Plötzlich stand die Feuerwehr vor der Tür
Beim Swatting täuscht jemand einen Notfall vor und schickt anderen Einsatzkräfte ins Haus. In Bayern landete ein Täter vor Gericht.
Der „Drachenlord“ist live auf YouTube und er ist wütend. Einen Moment zuvor war der junge Mann aufgestanden und hinausgegangen, es hatte an der Tür geklingelt. Jetzt kommt er wieder vor die Kamera. „Ihr lieben Hater“, schreit er. „Die haben jetzt hier einen Großalarm ausgerufen, wegen Brand. Ihr glaubt doch nicht, dass ihr damit davonkommt?“Der „Drachenlord“sollte recht behalten. Sein Fall landete als erster dieser Art in Deutschland vor Gericht.
Der Franke wurde das Opfer von Swatting – bei ihm brennt es in dieser Nacht gar nicht. Beim Swatting täuscht jemand einen Notfall vor und schickt anderen die Polizei ins Haus. Der Begriff kommt von SWAT, der amerikanischen Einheit „Special Weapons and Tactics“.
Im Juli 2015 rasten 110 Feuerwehrleute in 20 Wagen, zwei Streifenwagen und zwei Rettungswagen zu dem Haus in Mittelfranken, in dem der „Drachenlord“wohnt – in einem Ort mit etwa 50 Einwohnern. Der Mann, der auf der Videoplattform YouTube unter seinem Nutzernamen rund 41.000 Menschen um sich versammelt, mag Aufmerksamkeit. Im Internet. Von der Aufregung im Dorf war er „entsprechend mitgenommen“, sagt Staatsanwältin Andrea Reuß.
Sie arbeitet bei der Zentralstelle Cybercrime Bayern (ZCB), der Spezial-Staatsanwaltschaft für Internetkriminalität in Bamberg. Reuß hat in dem Fall ermittelt – und zum ersten Mal bundesweit einen Swatting-Täter vor Gericht gebracht. Der 25-Jährige wurde zu drei Jahren und fünf Monaten Haft verurteilt, unter anderem auch wegen des Missbrauchs von Notrufen, aber auch wegen anderer Straftaten. Aber in Deutschland gebe es nur wenige Fälle dieses Ausmaßes, heißt es. Denn hier schaue erst eine Streife vorbei, bevor ein Sonderkommando ausrücke.

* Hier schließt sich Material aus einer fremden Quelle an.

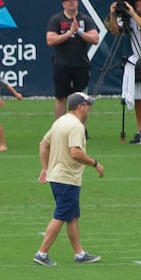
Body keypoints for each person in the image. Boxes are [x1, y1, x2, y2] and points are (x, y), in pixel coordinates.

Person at [33, 91, 103, 266]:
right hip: (67, 178)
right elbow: (76, 152)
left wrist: (45, 168)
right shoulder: (76, 126)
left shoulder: (60, 121)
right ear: (80, 106)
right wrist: (95, 164)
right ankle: (42, 253)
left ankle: (79, 254)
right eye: (88, 105)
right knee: (61, 215)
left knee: (72, 216)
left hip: (57, 176)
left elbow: (43, 144)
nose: (90, 108)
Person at [45, 0, 99, 118]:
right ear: (63, 3)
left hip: (81, 64)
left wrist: (79, 32)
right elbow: (50, 40)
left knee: (81, 98)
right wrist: (69, 33)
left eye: (73, 0)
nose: (71, 2)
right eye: (68, 0)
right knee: (61, 97)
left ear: (77, 2)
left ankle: (81, 129)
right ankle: (60, 127)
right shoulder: (56, 19)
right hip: (62, 64)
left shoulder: (85, 19)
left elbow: (95, 39)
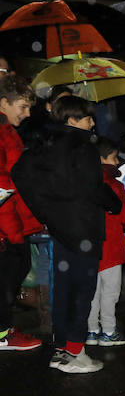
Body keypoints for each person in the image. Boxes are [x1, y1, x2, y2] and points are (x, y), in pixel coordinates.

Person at [13, 95, 123, 372]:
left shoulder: (44, 143)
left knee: (63, 289)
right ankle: (75, 352)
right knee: (82, 290)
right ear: (72, 119)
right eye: (87, 117)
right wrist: (115, 204)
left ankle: (62, 348)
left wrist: (45, 211)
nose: (92, 122)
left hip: (60, 228)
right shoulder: (82, 146)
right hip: (84, 226)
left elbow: (19, 173)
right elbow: (93, 187)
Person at [0, 75, 43, 352]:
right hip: (5, 221)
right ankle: (2, 334)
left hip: (13, 218)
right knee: (7, 277)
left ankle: (3, 328)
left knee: (14, 272)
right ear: (4, 103)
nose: (26, 114)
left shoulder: (7, 130)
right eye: (22, 107)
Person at [87, 138, 125, 346]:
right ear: (102, 158)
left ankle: (91, 331)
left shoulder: (84, 181)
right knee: (110, 291)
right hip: (111, 245)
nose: (117, 162)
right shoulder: (114, 185)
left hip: (89, 245)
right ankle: (108, 331)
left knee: (92, 291)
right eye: (114, 157)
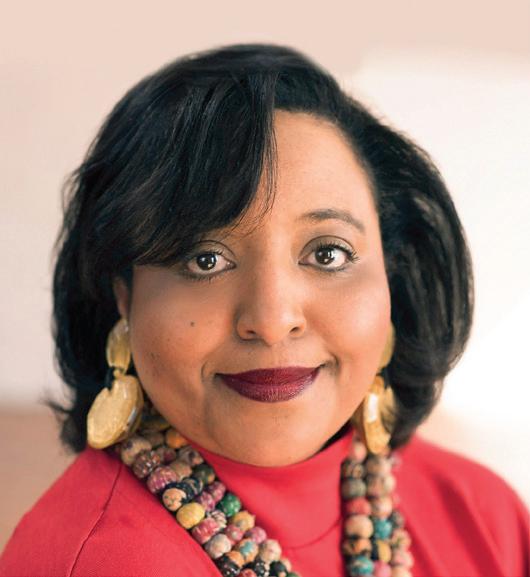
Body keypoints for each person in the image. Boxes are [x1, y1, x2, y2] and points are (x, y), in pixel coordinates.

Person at [0, 43, 528, 577]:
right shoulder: (103, 561)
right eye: (206, 260)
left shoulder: (484, 516)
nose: (273, 320)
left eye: (328, 254)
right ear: (124, 294)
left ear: (391, 276)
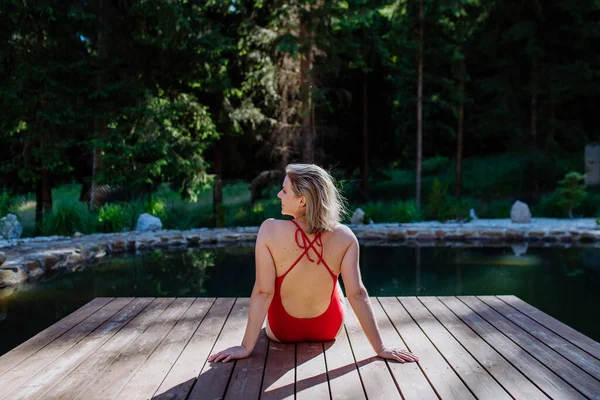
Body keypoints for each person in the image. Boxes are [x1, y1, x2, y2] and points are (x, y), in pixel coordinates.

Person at [208, 163, 418, 364]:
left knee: (276, 281)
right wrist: (380, 348)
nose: (279, 195)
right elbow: (357, 294)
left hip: (283, 330)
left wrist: (246, 347)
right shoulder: (345, 236)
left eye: (284, 191)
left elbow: (264, 292)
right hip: (328, 328)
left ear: (302, 200)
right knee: (335, 280)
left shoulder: (269, 230)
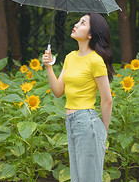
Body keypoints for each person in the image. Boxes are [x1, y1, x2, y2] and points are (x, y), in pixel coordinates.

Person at [42, 13, 114, 182]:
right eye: (78, 21)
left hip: (87, 123)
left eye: (82, 23)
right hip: (71, 121)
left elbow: (107, 99)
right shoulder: (70, 57)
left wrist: (103, 133)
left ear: (90, 34)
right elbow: (58, 91)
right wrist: (48, 67)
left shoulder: (96, 61)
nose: (76, 24)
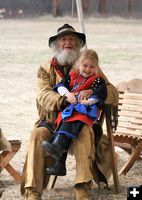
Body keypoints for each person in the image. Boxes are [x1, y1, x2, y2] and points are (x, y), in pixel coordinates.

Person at [21, 23, 118, 200]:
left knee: (85, 132)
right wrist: (65, 98)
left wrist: (94, 92)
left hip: (80, 121)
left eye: (71, 40)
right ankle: (33, 190)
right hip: (52, 121)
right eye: (63, 39)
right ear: (56, 45)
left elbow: (111, 91)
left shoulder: (88, 65)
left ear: (78, 44)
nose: (68, 43)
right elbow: (43, 95)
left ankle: (82, 188)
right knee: (37, 135)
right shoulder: (45, 68)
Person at [42, 49, 107, 176]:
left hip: (85, 111)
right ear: (78, 65)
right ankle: (59, 165)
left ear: (96, 67)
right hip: (71, 109)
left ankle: (57, 147)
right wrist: (67, 93)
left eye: (91, 66)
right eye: (85, 65)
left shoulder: (97, 80)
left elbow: (102, 94)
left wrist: (89, 101)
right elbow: (60, 86)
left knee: (71, 122)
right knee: (61, 123)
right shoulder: (73, 75)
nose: (88, 69)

Der „Drachenlord“zeigt sich manchmal auch live im Internet. Dabei zieht er mitunter Hass auf sich. Jener Zuschauer, der ihm damals die Rettungskräfte auf den Hals hetzte, war gerne im anonymen Teil des Internets aktiv – und nutzte es auch für andere illegale Aktivitäten: Volksverhetzung, Verbreitung von Kinderund Tierpornografie oder Ausspähen von Daten.
Den 25-Jährigen reizte es in jener Nacht wohl auch zu sehen, wie sich „Drachenlord“ärgert. Wie Staatsanwältin Reuß die Vorwürfe gegen ihn bestätigt hat, sagt sie nicht. Ihre Anklage war so gut ausgearbeitet, dass auch der Anwalt des Swatters sie lobt. Täter wie sein Mandant könnten ihre Taten verschleiern, und zwar gut, sagt Martin Gelbricht. Der Mann sei erwischt worden, da er im Netz damit geprahlt habe. „Man hat hier einen Tätertypus, der aus einem vermeintlich sicheren Umfeld heraus – sprich von zu Hause – mit technischem Know-how an einem wildfremden Ort anderen Leuten schadet“, erläutert Gelbricht.
Der Richter findet in seiner Urteilsbegründung im Dezember eine wortgewaltige Antwort: Es sei erschreckend, wie jemand andere Leute mobbt, beleidigt und ihre Existenz gefährdet, nur damit er selbst einmal kräftig lachen könne.